• **Source document**:
━━━━━━━━━━━━━━━━
The will change everything!
December 16, 2013 12:34 PM   Subscribe

 
Good, but not going to get through to everyone.
  • Sunlight is "visible energy" Huh?
  • "Visible energy" becomes infrared light, or is it energy? How?
  • Gases absorb light? What?
  • Light not leaving makes temperature go up? Why?
This video assumes that people understand that light and radiated heat are the same 'stuff', that light has frequencies, that light is a form of energy, that gases absorb light/energy at different frequencies, etc....

Aside from city-living people having never been inside a greenhouse, there is a good reason that metaphor has been the most widely adopted so far.

Maybe we need to rename it the "car left in parking lot" effect.
posted by anthill at 12:51 PM on December 16, 2013 [4 favorites]


Futurama: Global Warming or NONE LIKE IT HOT!
posted by crush-onastick at 12:52 PM on December 16, 2013 [3 favorites]


I agree with anthill that the video assumes too much. I was talking to a community college teacher last night who was focusing on climate change for a basic writing class. She began the class by opening up a discussion on climate change and people's feelings about it. She realized after about 15 minutes that only a handful of students out of a couple dozen or more had any idea what climate change was. Many thought she was talking about the difference in seasons. She had to stop and clarify exactly what she was talking about for several minutes.
posted by perhapses at 1:04 PM on December 16, 2013


> Many thought she was talking about the difference in seasons.

.
posted by The Card Cheat at 1:05 PM on December 16, 2013 [7 favorites]


Both light and heat are different forms of energy (energy is just energy, really, except when it's matter or heat or light, or mechanical energy, or potential energy, I guess). But you're right, that may be news to a lot of people.
━━━━━━━━━━━━━━━━
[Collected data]

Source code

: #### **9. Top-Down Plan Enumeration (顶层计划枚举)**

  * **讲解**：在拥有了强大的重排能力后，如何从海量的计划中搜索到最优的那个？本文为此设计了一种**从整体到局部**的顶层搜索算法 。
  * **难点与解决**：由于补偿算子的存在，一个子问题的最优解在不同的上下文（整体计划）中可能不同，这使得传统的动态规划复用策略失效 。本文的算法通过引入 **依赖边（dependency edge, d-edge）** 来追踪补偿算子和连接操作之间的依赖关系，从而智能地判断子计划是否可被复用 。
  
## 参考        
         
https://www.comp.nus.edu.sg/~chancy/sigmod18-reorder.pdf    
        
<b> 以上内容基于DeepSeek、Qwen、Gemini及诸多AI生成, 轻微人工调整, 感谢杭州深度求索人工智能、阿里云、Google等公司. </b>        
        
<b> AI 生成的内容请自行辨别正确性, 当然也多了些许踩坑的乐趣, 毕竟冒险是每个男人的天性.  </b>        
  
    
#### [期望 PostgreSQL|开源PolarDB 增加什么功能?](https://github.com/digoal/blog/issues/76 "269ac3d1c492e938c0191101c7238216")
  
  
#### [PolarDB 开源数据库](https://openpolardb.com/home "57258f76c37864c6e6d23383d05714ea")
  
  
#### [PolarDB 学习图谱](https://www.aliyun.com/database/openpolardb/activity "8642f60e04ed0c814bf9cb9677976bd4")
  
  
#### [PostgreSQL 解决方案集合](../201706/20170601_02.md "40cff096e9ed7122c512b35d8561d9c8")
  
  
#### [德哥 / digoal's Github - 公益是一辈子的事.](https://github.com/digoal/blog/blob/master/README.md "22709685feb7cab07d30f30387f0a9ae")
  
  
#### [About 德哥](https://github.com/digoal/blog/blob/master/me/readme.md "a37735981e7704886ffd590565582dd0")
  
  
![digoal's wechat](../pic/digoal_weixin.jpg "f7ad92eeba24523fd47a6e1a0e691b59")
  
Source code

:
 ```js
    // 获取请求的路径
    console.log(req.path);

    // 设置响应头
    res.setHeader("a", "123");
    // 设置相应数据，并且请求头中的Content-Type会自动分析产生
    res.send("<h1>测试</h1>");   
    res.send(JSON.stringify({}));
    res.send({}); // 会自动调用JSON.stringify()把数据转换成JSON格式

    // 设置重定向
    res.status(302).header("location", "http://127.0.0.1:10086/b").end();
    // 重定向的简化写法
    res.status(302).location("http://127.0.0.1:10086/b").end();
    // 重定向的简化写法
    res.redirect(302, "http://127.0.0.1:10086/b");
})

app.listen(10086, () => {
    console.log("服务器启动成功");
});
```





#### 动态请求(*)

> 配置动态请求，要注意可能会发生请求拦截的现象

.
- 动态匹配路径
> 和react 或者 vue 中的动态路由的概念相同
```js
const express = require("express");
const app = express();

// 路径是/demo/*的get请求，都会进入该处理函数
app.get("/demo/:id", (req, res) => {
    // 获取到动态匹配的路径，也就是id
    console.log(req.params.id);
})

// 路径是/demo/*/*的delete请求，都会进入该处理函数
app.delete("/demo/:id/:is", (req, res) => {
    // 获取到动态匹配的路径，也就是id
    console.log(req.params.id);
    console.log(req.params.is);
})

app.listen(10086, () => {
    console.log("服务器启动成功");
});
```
━━━━━━━━━━━━━━━━
• **Directions**:
• a. Update the comment thread about the climate change video, beginning at the words "December 16, 2013 12:34" and stopping after "absorb light? What?", with "infrared light" changed to "heat radiation".
• b. Continue the comment thread about the climate change video from the point where it stops.
The items can be ignored.

• **Task-by-task results**:
• a.
December 16, 2013 12:34 PM   Subscribe

 
Good, but not going to get through to everyone.
  • Sunlight is "visible energy" Huh?
  • "Visible energy" becomes heat radiation, or is it energy? How?
  • Gases absorb light? What?

• b.
posted by saulgoodman at 1:06 PM on December 16, 2013


Is that statement accurate? Less than .3% of US adults can state "green house gasses cause global warming?"
posted by Phredward at 1:13 PM on December 16, 2013


I'll have to join in the dogpile on that video being bad. I'd find it unlikely that people would understand the assumptions made in the video, but not understand the pieces the video takes the time to explain.
posted by evilangela at 1:13 PM on December 16, 2013


maybe a slightly different approach? How many people understand the theory of "insulation", like, when you put on a fluffy blanket or coat that traps warm air close to your skin? Then you just draw the loose analogy of "insulating gases" trapping heat close in to the surface of the earth. Oversimplification?

I mean another thing practically zero climate change information I've seen talks about, but anyone who's walked through a parking lot on a hot day can understand is 'albedo', aka how black bodies / dark bodies warm faster than light bodies and how the consequent melting of the polar ice caps / glaciers leads to an amplified warming effect everywhere?

idk just spitballing here...
posted by lonefrontranger at 1:16 PM on December 16, 2013


I think it might be time to just give up and try a new approach to get everyone on board. Perhaps "When you buy gas for your car, it gets taxed. The taxes are collected by the Big Government and sent on to the United Nations via the Obamacare NAFTA Agreement. The United Nations then uses that money to fund the Soviet Union's Global Warming Collective, which aims to crush capitalism."
posted by Flunkie at 1:24 PM on December 16, 2013 [3 favorites]


I'll have to join in the dogpile on that video being bad. I'd find it unlikely that people would understand the assumptions made in the video, but not understand the pieces the video takes the time to explain.

Maybe I should have flipped the via link and the video. There's more meat in the via link.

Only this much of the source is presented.